# Public Disclosure Used To Be Illegal...That's So Bush



## Brill (May 26, 2014)

Very Keystone Cops-esque.  Of course, as per the Admin's "norms", nobody will suffer consequences for being completely incompetent.

IRS investigations, Benghazi, healthcare, VA, etc...

http://www.washingtonpost.com/world...444-11e3-8f90-73e071f3d637_story.html?hpid=z1


----------



## Ooh-Rah (May 26, 2014)

So what happens in a situation like this, does  CIA get him on the first helicopter out of town?

Second part of the question, now that his cover is blown, is is his career at CIA essentially over?


----------



## AWP (May 26, 2014)

So someone from the .mil supplied the name and no one in the press office realized the error until a REPORTER asked them about it?

Nicely done!


----------



## JBS (May 27, 2014)

His undercover career is over, and more importantly you know this is a tremendous danger to his family thanks to this incompetence.

Just reading it, sounds to me like too many people, and too much apathy.  An oops like that sounds like familiarity, routine, and finally apathetic laziness.


----------



## Marauder06 (May 27, 2014)

Freefalling said:


> So someone from the .mil supplied the name and no one in the press office realized the error until a REPORTER asked them about it?
> 
> Nicely done!



I think the .mil *distributed* the name and duty position, someone else had to supply it.


----------



## DA SWO (May 27, 2014)

Freefalling said:


> So someone from the .mil supplied the name and no one in the press office realized the error until a REPORTER asked them about it?
> 
> Nicely done!



Something doesn't feel right.
DoD gave the data straight to the press, or to the WH Press Office?


----------



## AWP (May 27, 2014)

We're only as good as the data provided:



> Their names were included on a list of participants in the briefing* provided by U.S. military officials to the White House press office.*
> 
> Initially, the press office raised no objection, apparently because* military officials had provided the list to distribute to news organizations*. But senior White House officials realized the mistake and scrambled to issue an updated list without the CIA officer’s name.
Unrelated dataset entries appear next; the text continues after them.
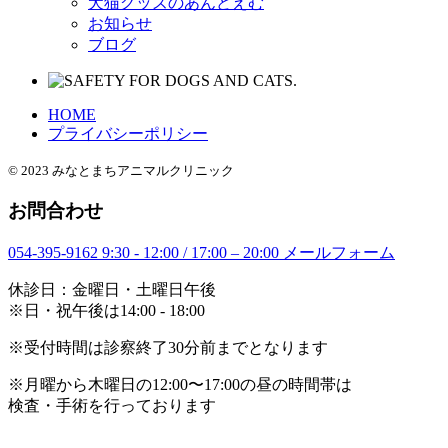
犬猫グッズのあんどえむ
お知らせ
ブログ
HOME
プライバシーポリシー
© 2023 みなとまちアニマルクリニック
お問合わせ
054-395-9162
9:30 - 12:00 / 17:00 – 20:00
メールフォーム
休診日：金曜日・土曜日午後
※日・祝午後は14:00 - 18:00
※受付時間は診察終了30分前までとなります
※月曜から木曜日の12:00〜17:00の昼の時間帯は
検査・手術を行っております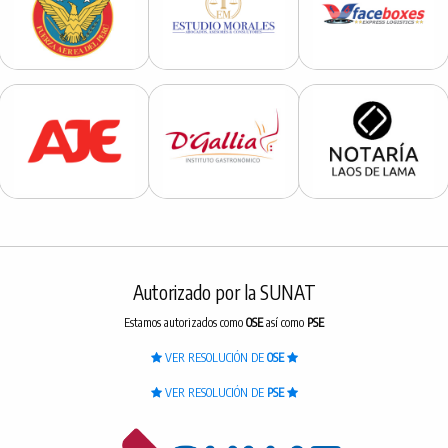
Autorizado por la SUNAT
Estamos autorizados como
OSE
así como
PSE
VER RESOLUCIÓN DE
OSE
VER RESOLUCIÓN DE
PSE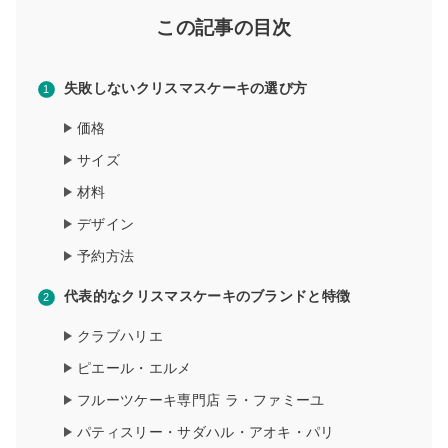
この記事の目次
失敗しないクリスマスケーキの選び方
価格
サイズ
材料
デザイン
予約方法
代表的なクリスマスケーキのブランドと特徴
クラブハリエ
ピエール・エルメ
フルーツケーキ専門店 ラ・ファミーユ
パティスリー・サダハル・アオキ・パリ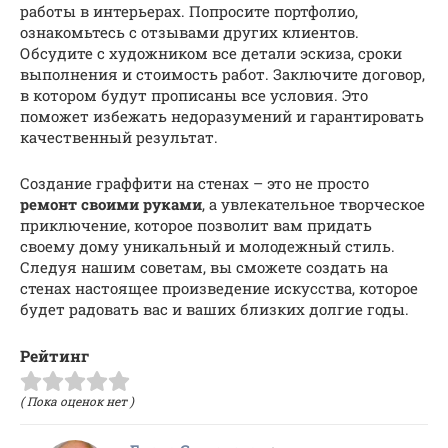
работы в интерьерах. Попросите портфолио,
ознакомьтесь с отзывами других клиентов.
Обсудите с художником все детали эскиза, сроки
выполнения и стоимость работ. Заключите договор,
в котором будут прописаны все условия. Это
поможет избежать недоразумений и гарантировать
качественный результат.
Создание граффити на стенах – это не просто
ремонт своими руками
, а увлекательное творческое
приключение, которое позволит вам придать
своему дому уникальный и молодежный стиль.
Следуя нашим советам, вы сможете создать на
стенах настоящее произведение искусства, которое
будет радовать вас и ваших близких долгие годы.
Рейтинг
( Пока оценок нет )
It sounds like the .mil generated the list, sent it to the WH, and the WH press office sent out the list. Why is the .mil doing the initial list? Dunno...maybe because it was on Bagram and not down in Kabul under a DoS aegis? I can only speculate, but I'm going on what the article says.


----------



## Brill (May 27, 2014)

Freefalling said:


> We're only as good as the data provided:
> 
> 
> 
> It sounds like the .mil generated the list, sent it to the WH, and the WH press office sent out the list. Why is the .mil doing the initial list? Dunno...maybe because it was on Bagram and not down in Kabul under a DoS aegis? I can only speculate, but I'm going on what the article says.



You honestly think the WH or Executive Office would accept responsibility?


----------



## AWP (May 27, 2014)

lindy said:


> You honestly think the WH or Executive Office would accept responsibility?



Not at all. What I'm saying is that there is a lot of blame and FAIL to go around and we shouldn't (given the information available) pin this on one organization.


----------